Strategie "Europa 2020" vorgestellt EU will den Staaten Wachstumsziele vorschreiben

Stand: 03.03.2010 13:48 Uhr

Mit "Europa 2020" zieht die EU-Kommission Konsequenzen aus der gescheiterten Lissabon-Strategie. Sie will den Mitgliedsstaaten Wachstumsziele vorgeben und deren Umsetzung überwachen. Wer die Vorgaben nicht erfüllt, soll verwarnt werden.

Von Wolfgang Landmesser, WDR-Hörfunkstudio Brüssel

Klarere Ziele, bessere Koordination: EU-Kommissionspräsident José Manuel Barroso will Wachstum und Beschäftigung in Europa zentral steuern. Das sei die Lehre aus der Finanz- und Wirtschaftskrise. "Bei den weltweiten Auswirkungen der Krise müssen wir akzeptieren, dass unsere wirtschaftliche Abhängigkeit zugenommen hat und eine zielgerichtetere und zusammenhängende politische Reaktion erfordert", sagt er.

Klimaziele als Wachstumsziele

"Smart growth", cleveres Wirtschaftswachstum, lautet das Schlagwort des Kommissionschefs. So müsse Europa auf Umwelttechnologien setzen. Deswegen hat die Kommission auch die Klimaziele in ihre neue Wirtschaftsstrategie "Europa 2020" gepackt - also die Ziele, bis 2020 die Treibhausgase im Vergleich zu 1990 um 20 Prozent zu senken und die Energieeffizienz um 20 Prozent zu erhöhen.

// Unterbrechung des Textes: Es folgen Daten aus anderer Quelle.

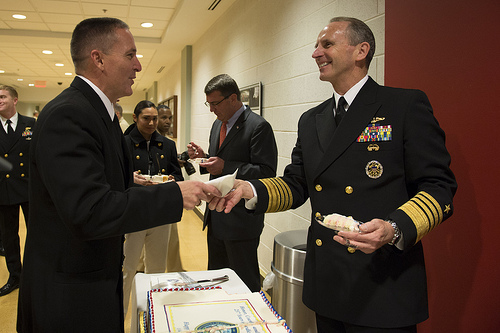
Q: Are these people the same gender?
A: No, they are both male and female.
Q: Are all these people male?
A: No, they are both male and female.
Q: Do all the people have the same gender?
A: No, they are both male and female.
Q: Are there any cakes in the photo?
A: Yes, there is a cake.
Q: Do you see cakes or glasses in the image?
A: Yes, there is a cake.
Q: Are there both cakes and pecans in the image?
A: No, there is a cake but no pecans.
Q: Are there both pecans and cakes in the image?
A: No, there is a cake but no pecans.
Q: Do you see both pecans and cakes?
A: No, there is a cake but no pecans.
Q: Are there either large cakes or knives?
A: Yes, there is a large cake.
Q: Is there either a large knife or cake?
A: Yes, there is a large cake.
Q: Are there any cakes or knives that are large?
A: Yes, the cake is large.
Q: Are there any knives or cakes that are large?
A: Yes, the cake is large.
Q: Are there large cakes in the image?
A: Yes, there is a large cake.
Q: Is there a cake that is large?
A: Yes, there is a cake that is large.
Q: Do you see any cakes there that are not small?
A: Yes, there is a large cake.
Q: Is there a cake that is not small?
A: Yes, there is a large cake.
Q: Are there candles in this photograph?
A: No, there are no candles.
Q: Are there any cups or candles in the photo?
A: No, there are no candles or cups.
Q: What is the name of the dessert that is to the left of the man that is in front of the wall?
A: The dessert is a cake.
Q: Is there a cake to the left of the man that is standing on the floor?
A: Yes, there is a cake to the left of the man.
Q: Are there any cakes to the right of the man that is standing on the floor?
A: No, the cake is to the left of the man.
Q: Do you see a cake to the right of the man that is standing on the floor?
A: No, the cake is to the left of the man.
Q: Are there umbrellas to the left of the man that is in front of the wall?
A: No, there is a cake to the left of the man.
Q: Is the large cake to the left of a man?
A: Yes, the cake is to the left of a man.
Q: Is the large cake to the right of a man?
A: No, the cake is to the left of a man.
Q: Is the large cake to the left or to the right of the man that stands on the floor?
A: The cake is to the left of the man.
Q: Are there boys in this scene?
A: No, there are no boys.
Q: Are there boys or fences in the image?
A: No, there are no boys or fences.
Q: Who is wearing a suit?
A: The man is wearing a suit.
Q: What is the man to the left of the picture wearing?
A: The man is wearing a suit.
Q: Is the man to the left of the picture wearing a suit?
A: Yes, the man is wearing a suit.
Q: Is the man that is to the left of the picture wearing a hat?
A: No, the man is wearing a suit.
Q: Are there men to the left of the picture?
A: Yes, there is a man to the left of the picture.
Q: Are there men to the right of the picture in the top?
A: No, the man is to the left of the picture.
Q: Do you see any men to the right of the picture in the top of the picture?
A: No, the man is to the left of the picture.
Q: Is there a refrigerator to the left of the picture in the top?
A: No, there is a man to the left of the picture.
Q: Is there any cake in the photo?
A: Yes, there is a cake.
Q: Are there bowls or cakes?
A: Yes, there is a cake.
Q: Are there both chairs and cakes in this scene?
A: No, there is a cake but no chairs.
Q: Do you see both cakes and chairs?
A: No, there is a cake but no chairs.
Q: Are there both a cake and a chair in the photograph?
A: No, there is a cake but no chairs.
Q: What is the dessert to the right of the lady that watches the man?
A: The dessert is a cake.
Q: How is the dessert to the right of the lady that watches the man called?
A: The dessert is a cake.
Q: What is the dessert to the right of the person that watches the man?
A: The dessert is a cake.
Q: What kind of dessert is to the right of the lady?
A: The dessert is a cake.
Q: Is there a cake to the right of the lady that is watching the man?
A: Yes, there is a cake to the right of the lady.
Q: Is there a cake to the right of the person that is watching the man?
A: Yes, there is a cake to the right of the lady.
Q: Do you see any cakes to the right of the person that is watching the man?
A: Yes, there is a cake to the right of the lady.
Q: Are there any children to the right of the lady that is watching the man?
A: No, there is a cake to the right of the lady.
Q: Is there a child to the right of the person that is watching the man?
A: No, there is a cake to the right of the lady.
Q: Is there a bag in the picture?
A: No, there are no bags.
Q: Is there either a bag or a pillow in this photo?
A: No, there are no bags or pillows.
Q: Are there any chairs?
A: No, there are no chairs.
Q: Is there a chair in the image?
A: No, there are no chairs.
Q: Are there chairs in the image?
A: No, there are no chairs.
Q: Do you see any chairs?
A: No, there are no chairs.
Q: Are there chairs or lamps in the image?
A: No, there are no chairs or lamps.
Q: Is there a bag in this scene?
A: No, there are no bags.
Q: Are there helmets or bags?
A: No, there are no bags or helmets.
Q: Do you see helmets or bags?
A: No, there are no bags or helmets.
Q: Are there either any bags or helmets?
A: No, there are no bags or helmets.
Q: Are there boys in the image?
A: No, there are no boys.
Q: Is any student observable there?
A: No, there are no students.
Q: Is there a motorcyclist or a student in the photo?
A: No, there are no students or bikers.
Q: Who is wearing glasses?
A: The man is wearing glasses.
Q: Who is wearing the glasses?
A: The man is wearing glasses.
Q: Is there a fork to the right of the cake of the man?
A: No, there is a man to the right of the cake.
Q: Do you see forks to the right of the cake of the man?
A: No, there is a man to the right of the cake.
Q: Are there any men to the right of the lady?
A: Yes, there is a man to the right of the lady.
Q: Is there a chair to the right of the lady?
A: No, there is a man to the right of the lady.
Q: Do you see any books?
A: No, there are no books.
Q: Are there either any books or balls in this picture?
A: No, there are no books or balls.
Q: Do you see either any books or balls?
A: No, there are no books or balls.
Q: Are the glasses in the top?
A: Yes, the glasses are in the top of the image.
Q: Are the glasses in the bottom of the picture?
A: No, the glasses are in the top of the image.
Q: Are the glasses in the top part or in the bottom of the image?
A: The glasses are in the top of the image.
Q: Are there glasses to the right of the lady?
A: Yes, there are glasses to the right of the lady.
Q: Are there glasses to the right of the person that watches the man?
A: Yes, there are glasses to the right of the lady.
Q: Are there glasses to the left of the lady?
A: No, the glasses are to the right of the lady.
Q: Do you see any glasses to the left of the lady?
A: No, the glasses are to the right of the lady.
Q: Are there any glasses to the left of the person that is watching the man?
A: No, the glasses are to the right of the lady.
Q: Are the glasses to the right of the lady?
A: Yes, the glasses are to the right of the lady.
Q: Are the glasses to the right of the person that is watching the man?
A: Yes, the glasses are to the right of the lady.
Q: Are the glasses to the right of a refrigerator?
A: No, the glasses are to the right of the lady.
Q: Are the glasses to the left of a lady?
A: No, the glasses are to the right of a lady.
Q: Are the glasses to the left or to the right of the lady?
A: The glasses are to the right of the lady.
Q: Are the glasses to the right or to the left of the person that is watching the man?
A: The glasses are to the right of the lady.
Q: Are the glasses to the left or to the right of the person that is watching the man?
A: The glasses are to the right of the lady.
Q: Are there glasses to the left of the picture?
A: Yes, there are glasses to the left of the picture.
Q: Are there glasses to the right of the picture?
A: No, the glasses are to the left of the picture.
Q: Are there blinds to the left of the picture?
A: No, there are glasses to the left of the picture.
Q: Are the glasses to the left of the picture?
A: Yes, the glasses are to the left of the picture.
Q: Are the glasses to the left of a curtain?
A: No, the glasses are to the left of the picture.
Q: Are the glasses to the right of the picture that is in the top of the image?
A: No, the glasses are to the left of the picture.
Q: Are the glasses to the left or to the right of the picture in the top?
A: The glasses are to the left of the picture.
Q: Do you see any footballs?
A: No, there are no footballs.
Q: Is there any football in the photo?
A: No, there are no footballs.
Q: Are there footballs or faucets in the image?
A: No, there are no footballs or faucets.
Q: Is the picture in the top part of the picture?
A: Yes, the picture is in the top of the image.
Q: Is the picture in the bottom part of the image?
A: No, the picture is in the top of the image.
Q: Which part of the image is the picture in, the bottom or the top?
A: The picture is in the top of the image.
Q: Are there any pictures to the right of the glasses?
A: Yes, there is a picture to the right of the glasses.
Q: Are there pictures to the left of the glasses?
A: No, the picture is to the right of the glasses.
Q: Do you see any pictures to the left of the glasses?
A: No, the picture is to the right of the glasses.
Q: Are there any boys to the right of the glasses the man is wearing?
A: No, there is a picture to the right of the glasses.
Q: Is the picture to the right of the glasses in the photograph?
A: Yes, the picture is to the right of the glasses.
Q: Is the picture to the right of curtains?
A: No, the picture is to the right of the glasses.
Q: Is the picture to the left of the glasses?
A: No, the picture is to the right of the glasses.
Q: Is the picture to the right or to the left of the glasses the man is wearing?
A: The picture is to the right of the glasses.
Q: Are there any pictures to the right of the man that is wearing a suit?
A: Yes, there is a picture to the right of the man.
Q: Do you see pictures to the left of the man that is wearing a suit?
A: No, the picture is to the right of the man.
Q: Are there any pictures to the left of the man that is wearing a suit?
A: No, the picture is to the right of the man.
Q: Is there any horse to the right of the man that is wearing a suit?
A: No, there is a picture to the right of the man.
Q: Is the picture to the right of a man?
A: Yes, the picture is to the right of a man.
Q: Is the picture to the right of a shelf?
A: No, the picture is to the right of a man.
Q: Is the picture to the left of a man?
A: No, the picture is to the right of a man.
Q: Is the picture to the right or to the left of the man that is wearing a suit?
A: The picture is to the right of the man.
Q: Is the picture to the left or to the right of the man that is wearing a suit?
A: The picture is to the right of the man.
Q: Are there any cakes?
A: Yes, there is a cake.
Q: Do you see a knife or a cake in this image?
A: Yes, there is a cake.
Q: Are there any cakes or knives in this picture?
A: Yes, there is a cake.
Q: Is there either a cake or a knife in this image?
A: Yes, there is a cake.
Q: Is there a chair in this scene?
A: No, there are no chairs.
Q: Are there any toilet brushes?
A: No, there are no toilet brushes.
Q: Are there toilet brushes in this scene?
A: No, there are no toilet brushes.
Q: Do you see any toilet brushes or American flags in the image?
A: No, there are no toilet brushes or American flags.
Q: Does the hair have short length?
A: Yes, the hair is short.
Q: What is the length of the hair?
A: The hair is short.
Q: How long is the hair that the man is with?
A: The hair is short.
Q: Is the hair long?
A: No, the hair is short.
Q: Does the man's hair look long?
A: No, the hair is short.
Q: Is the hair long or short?
A: The hair is short.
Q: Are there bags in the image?
A: No, there are no bags.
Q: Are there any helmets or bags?
A: No, there are no bags or helmets.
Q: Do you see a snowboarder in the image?
A: No, there are no snowboarders.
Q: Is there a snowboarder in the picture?
A: No, there are no snowboarders.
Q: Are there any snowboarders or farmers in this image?
A: No, there are no snowboarders or farmers.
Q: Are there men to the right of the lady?
A: Yes, there is a man to the right of the lady.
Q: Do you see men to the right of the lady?
A: Yes, there is a man to the right of the lady.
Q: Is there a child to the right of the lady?
A: No, there is a man to the right of the lady.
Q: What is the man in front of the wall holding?
A: The man is holding the cake.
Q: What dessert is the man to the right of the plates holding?
A: The man is holding the cake.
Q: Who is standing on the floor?
A: The man is standing on the floor.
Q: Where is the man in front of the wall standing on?
A: The man is standing on the floor.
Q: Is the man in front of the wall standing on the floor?
A: Yes, the man is standing on the floor.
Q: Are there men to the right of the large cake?
A: Yes, there is a man to the right of the cake.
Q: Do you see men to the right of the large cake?
A: Yes, there is a man to the right of the cake.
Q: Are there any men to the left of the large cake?
A: No, the man is to the right of the cake.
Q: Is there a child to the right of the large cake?
A: No, there is a man to the right of the cake.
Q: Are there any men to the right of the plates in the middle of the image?
A: Yes, there is a man to the right of the plates.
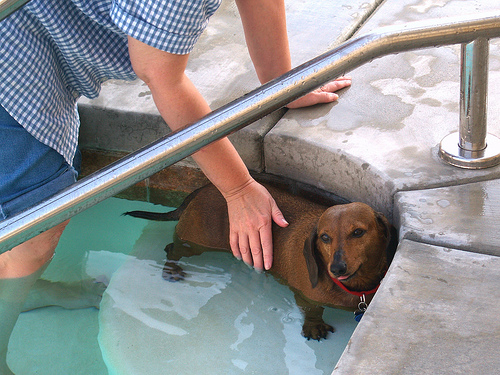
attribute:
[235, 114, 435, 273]
pavement — curved, wet, concrete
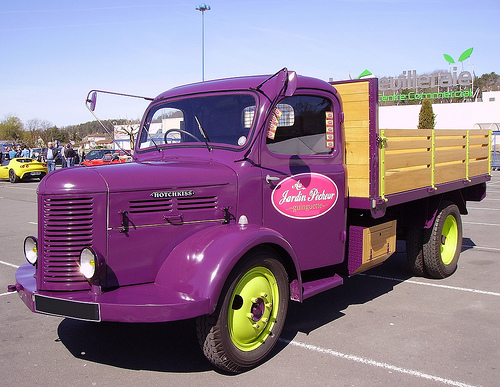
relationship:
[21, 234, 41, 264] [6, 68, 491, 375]
headlight on truck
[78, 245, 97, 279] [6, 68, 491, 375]
headlight on truck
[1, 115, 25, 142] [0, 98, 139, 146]
tree in distance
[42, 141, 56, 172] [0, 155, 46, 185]
man near car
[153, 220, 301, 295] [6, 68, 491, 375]
fender of truck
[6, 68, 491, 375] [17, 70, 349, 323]
truck has paint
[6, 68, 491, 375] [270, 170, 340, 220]
truck has logo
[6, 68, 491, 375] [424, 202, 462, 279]
truck has wheel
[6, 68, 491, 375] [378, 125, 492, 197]
truck has bed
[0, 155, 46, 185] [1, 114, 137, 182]
car in background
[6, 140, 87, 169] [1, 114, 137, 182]
people in background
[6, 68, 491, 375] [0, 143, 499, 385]
truck in lot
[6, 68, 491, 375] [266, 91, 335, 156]
truck has window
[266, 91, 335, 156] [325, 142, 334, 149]
window has sticker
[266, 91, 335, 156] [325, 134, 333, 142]
window has sticker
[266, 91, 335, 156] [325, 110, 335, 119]
window has sticker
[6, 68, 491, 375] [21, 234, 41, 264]
truck has headlight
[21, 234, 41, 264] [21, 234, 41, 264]
headlight has headlight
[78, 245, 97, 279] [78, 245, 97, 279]
headlight has headlight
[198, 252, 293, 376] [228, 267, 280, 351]
tire with rim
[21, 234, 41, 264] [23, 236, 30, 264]
light has rim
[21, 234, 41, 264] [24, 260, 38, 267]
light has rim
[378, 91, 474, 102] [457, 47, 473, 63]
sign has highlight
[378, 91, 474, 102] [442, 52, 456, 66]
sign has highlight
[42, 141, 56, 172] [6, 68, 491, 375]
man staring at truck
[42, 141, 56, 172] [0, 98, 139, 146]
man in distance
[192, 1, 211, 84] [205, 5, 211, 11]
streetlight has lamp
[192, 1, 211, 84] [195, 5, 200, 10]
streetlight has lamp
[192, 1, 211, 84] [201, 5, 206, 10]
streetlight has lamp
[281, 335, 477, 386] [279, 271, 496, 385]
line of space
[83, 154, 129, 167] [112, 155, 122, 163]
car has decor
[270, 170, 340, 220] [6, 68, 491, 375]
sign on truck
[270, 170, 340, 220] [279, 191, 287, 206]
sign has letter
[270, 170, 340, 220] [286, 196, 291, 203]
sign has letter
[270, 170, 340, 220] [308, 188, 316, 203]
sign has letter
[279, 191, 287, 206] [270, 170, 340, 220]
letter on sign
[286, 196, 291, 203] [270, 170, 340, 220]
letter on sign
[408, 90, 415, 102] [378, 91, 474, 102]
letter on sign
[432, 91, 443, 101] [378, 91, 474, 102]
letter on sign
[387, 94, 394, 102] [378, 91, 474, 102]
letter on sign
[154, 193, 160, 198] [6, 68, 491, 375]
letter on truck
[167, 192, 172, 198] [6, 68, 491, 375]
letter on truck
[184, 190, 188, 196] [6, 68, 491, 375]
letter on truck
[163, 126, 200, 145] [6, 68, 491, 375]
wheel in truck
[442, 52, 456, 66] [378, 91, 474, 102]
leaf on sign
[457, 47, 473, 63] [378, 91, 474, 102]
leaf on sign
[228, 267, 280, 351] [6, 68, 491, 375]
hubcap on truck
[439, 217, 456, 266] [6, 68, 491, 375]
hubcap on truck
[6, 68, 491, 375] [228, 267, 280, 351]
truck has hubcap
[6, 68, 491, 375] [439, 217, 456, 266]
truck has hubcap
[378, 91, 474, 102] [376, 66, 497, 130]
sign in background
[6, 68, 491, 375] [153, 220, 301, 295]
truck has fender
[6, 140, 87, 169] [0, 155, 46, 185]
people look at car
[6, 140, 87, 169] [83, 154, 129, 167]
people look at car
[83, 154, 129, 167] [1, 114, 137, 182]
car in background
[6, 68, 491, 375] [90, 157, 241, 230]
truck has door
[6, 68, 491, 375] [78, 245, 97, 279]
truck has headlight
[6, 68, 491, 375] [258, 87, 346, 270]
truck has door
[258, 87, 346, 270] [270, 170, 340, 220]
door has sign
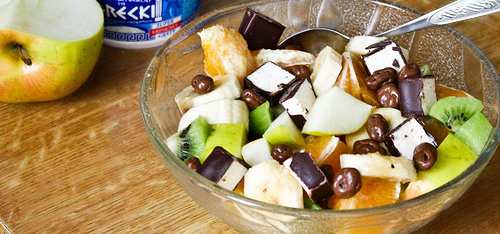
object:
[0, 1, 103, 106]
apple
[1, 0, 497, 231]
table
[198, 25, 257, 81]
piece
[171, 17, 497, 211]
salad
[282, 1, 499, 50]
spoon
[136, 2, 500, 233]
bowl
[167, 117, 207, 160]
piece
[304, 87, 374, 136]
slice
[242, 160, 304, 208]
piece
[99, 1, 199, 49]
container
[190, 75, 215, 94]
raisin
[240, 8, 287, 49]
chocolate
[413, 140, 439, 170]
chocolate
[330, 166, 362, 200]
chocolate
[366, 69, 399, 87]
chocolate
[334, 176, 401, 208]
slice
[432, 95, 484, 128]
kiwi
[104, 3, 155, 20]
lettering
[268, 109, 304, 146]
wedge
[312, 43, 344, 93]
banana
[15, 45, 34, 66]
stem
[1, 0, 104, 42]
flesh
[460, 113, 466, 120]
seed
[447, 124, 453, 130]
seed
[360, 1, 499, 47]
handle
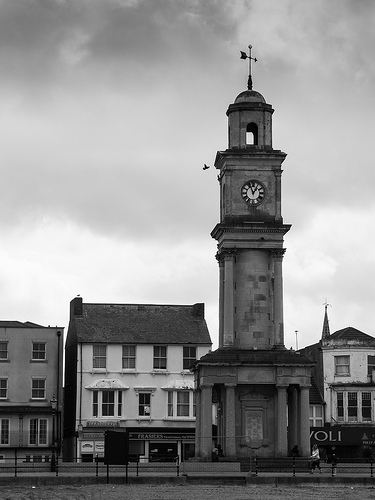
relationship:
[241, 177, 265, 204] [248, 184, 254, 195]
clockface with hands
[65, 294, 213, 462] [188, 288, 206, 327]
building with canopied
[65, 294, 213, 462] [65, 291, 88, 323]
building with canopied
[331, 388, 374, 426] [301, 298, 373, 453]
window on building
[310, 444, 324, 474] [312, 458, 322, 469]
children wearing pants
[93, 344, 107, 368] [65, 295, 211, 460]
window on building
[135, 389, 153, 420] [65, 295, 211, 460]
window on building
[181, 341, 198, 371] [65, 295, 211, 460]
window on building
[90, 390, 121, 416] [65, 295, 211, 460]
window on building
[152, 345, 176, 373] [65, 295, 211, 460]
window on building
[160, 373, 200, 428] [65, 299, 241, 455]
window on building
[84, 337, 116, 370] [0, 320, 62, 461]
window on building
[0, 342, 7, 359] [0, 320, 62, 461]
window on building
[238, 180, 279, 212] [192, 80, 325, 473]
clock on tower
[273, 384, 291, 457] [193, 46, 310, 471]
pillar in clock tower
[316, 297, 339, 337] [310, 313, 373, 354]
decoration on roof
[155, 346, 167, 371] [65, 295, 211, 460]
window on building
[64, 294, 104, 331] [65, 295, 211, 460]
chimney on building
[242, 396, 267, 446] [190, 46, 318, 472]
door on clock tower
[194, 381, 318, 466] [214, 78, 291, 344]
pillars are under tower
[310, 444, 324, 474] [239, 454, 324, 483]
children walking near bench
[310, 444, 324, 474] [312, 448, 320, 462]
children wearing shirt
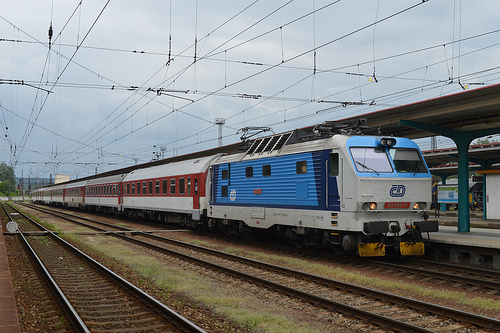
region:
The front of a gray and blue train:
[341, 132, 438, 259]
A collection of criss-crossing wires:
[183, 25, 385, 109]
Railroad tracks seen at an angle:
[26, 238, 156, 323]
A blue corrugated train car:
[207, 157, 338, 208]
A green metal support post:
[451, 143, 476, 233]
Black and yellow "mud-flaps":
[356, 233, 431, 260]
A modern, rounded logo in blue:
[387, 180, 412, 200]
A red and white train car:
[121, 167, 208, 217]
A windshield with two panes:
[348, 139, 430, 177]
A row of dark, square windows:
[121, 177, 198, 197]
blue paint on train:
[210, 164, 327, 203]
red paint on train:
[117, 183, 202, 195]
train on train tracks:
[39, 144, 411, 250]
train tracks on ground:
[26, 238, 102, 322]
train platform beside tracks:
[446, 202, 487, 247]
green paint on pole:
[451, 125, 477, 226]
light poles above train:
[8, 65, 138, 100]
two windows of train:
[346, 144, 423, 179]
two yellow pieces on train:
[358, 245, 425, 261]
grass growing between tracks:
[113, 242, 189, 329]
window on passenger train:
[387, 140, 424, 171]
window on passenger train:
[345, 136, 395, 173]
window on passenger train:
[290, 153, 310, 179]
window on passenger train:
[255, 157, 275, 182]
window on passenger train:
[216, 163, 233, 178]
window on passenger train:
[216, 181, 234, 200]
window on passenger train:
[176, 168, 188, 195]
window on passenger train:
[146, 173, 164, 196]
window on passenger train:
[132, 175, 149, 197]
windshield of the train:
[348, 145, 429, 171]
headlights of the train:
[358, 191, 421, 216]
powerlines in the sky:
[164, 42, 310, 102]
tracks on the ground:
[245, 262, 363, 309]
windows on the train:
[104, 182, 199, 201]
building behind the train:
[50, 175, 72, 185]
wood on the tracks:
[102, 295, 133, 315]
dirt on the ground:
[22, 300, 64, 325]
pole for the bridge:
[452, 140, 484, 232]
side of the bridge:
[406, 104, 474, 129]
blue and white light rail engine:
[204, 132, 448, 250]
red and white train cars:
[30, 163, 214, 215]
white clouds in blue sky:
[37, 9, 88, 56]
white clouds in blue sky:
[322, 43, 377, 74]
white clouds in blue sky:
[100, 78, 177, 120]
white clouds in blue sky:
[47, 103, 98, 128]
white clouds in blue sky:
[80, 65, 167, 107]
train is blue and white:
[213, 138, 432, 240]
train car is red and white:
[122, 154, 212, 217]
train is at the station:
[28, 115, 458, 262]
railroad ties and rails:
[7, 201, 162, 327]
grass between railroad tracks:
[62, 222, 236, 312]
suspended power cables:
[9, 3, 485, 168]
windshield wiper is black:
[355, 154, 380, 176]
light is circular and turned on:
[367, 198, 377, 210]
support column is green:
[455, 132, 474, 234]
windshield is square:
[350, 144, 392, 175]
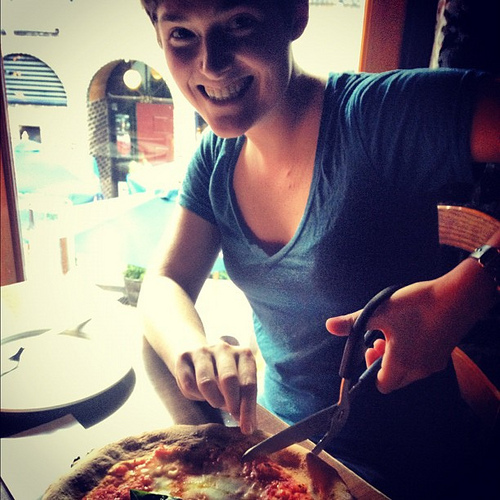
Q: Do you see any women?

Um mehr Wirtschaftswachstum zu erreichen, seien messbare und klare Ziele notwendig. Neben den bereits beschlossenen Klimazielen lauten diese: Auf drei Prozent des Bruttoinlandsprodukts sollen die Ausgaben für Forschung und Entwicklung steigen; derzeit sind es nicht mal zwei Prozent. Der Anteil der Erwerbsfähigen, die einen Arbeitsplatz haben, soll ebenfalls steigen. Im Moment haben nur zwei Drittel der Europäer im Alter zwischen 20 und 64 einen Job. Dieser Anteil soll künftig 75 Prozent erreichen. Außerdem müsse die Zahl der Menschen sinken, die von Armut bedroht sind - und zwar um 20 Millionen. Vor der Wirtschaftskrise waren es 80 Millionen.

EU gibt Ländern Ziele vor

Praktisch soll das so funktionieren. "Die EU-Kommission wird den Mitgliedsstaaten länderspezifische Ziele vorgeben", sagt Barroso. "Wir werden außerdem Warnungen veröffentlichen, wenn die Länder nicht entsprechend reagieren."

Die Kontrolle soll nach dem Vorbild des Stabilitäts- und Wachstumspakts funktionieren. Dessen Vorgaben zufolge droht Ländern, die sich übermäßig verschulden, ein sogenanntes Defizitverfahren. Und die Kommission kann Länder verwarnen, deren Wirtschaftspolitik für die ganze EU gefährlich wird. Zum ersten Mal hat die Behörde das im Fall Griechenland getan.

"Notwendigkeit für gemeinsames Handeln ist klarer"

Schon die vorangegangene Lissabon-Strategie hatte wirtschaftliche Ziele formuliert, diese aber zum großen Teil nicht erreicht. Das habe vor allem an der mangelnden Kontrolle gelegen, so Kommissionspräsident Barroso. Vor der Wirtschaftskrise seien die Mitgliedsstaaten mehrheitlich gegen eine zentrale Steuerung aus Brüssel gewesen. Das habe sich jetzt grundsätzlich geändert. "Die Notwendigkeit, gemeinsam zu handeln, ist jetzt viel klarer geworden. Deswegen denke ich, dass dieser Ansatz jetzt von allen europäischen Regierungen akzeptiert wird", erklärt Barroso.

Auch Deutschland befürwortet eine sogenannte europäische Wirtschaftsregierung. Mit den Plänen der Kommission ist die Bundesregierung im Detail aber nicht einverstanden. So ist sie dagegen, den Anteil der jungen Menschen mit Universitätsausbildung auf 40 Prozent festzulegen. Dazu sei das deutsche Hochschulsystem zu kompliziert.